We need the acceleration of self-propelling change that happens on crossing a tipping point – but in the human systems that are currently driving greenhouse gas emissions and nature loss. The good news is that we are starting to see positive tipping points unfold in our societies and technology.

They happen when amplifying (positive) feedback takes over from damping (negative) feedback and gets strong enough to support self-propelling change. The uptake of EVs, solar and wind power — and the decline of coal power — have all become exponential in some nations.

That is thanks to strong reinforcing feedback loops, including learning-by-doing and economies-of-scale, that have radically reduced the price and improved the quality and accessibility of green technologies, coupled with social contagion in their uptake.

For those nations and sectors that have already tipped — like the UK shutting down coal power from 40% to 0% of electricity generation — the self-propelling ‘S-curve’ of change has produced a world-leading rate of decarbonization.

Cascading climate innovation and action

Already, positive tipping points are starting to cascade across markets. For globalized products like EV batteries, improvements in price and quality in one market are shared everywhere. Hence actions that stimulate innovation in one market, like bans on future petrol/diesel car sales, benefit everyone.

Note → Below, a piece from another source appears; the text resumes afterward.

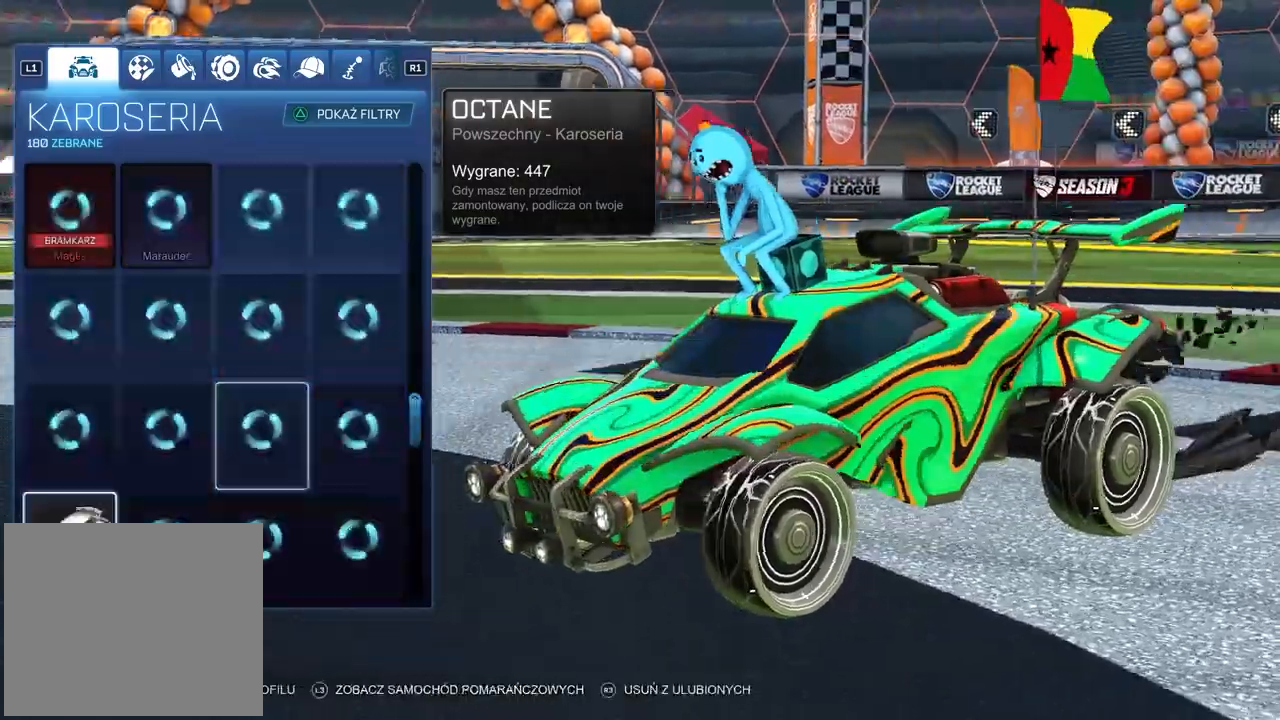
{"buttons": [], "left_stick": "center", "right_stick": "right", "events": []}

Positive tipping points are also starting to reinforce each other across sectors. Ever cheaper batteries are reinforcing the tipping point to renewable energy — by helping balance power supply and demand. And ever cheaper renewable energy is helping tip electrification of mobility as it lowers the total cost of ownership of EVs.

This creates super-leverage points — identified in The Breakthrough Effect report – where decisive action can trigger positive tipping to cascade across the energy system, accelerating the elimination of three-quarters of greenhouse gas emissions.

The other quarter of emissions is the result of agriculture and how we use our land, and are largely driven by dietary demand for meat, especially beef. Livestock uses 80% of agricultural land to provide a meagre 17% of calories and 37% of protein worldwide. This drives potent methane emissions, deforestation and associated CO2 emissions.

We need diets to positively tip towards less meat and more alternative sources of protein. Plant-based meat substitutes are already experiencing the reinforcing feedback of widening adoption driving down their price and improving their quality.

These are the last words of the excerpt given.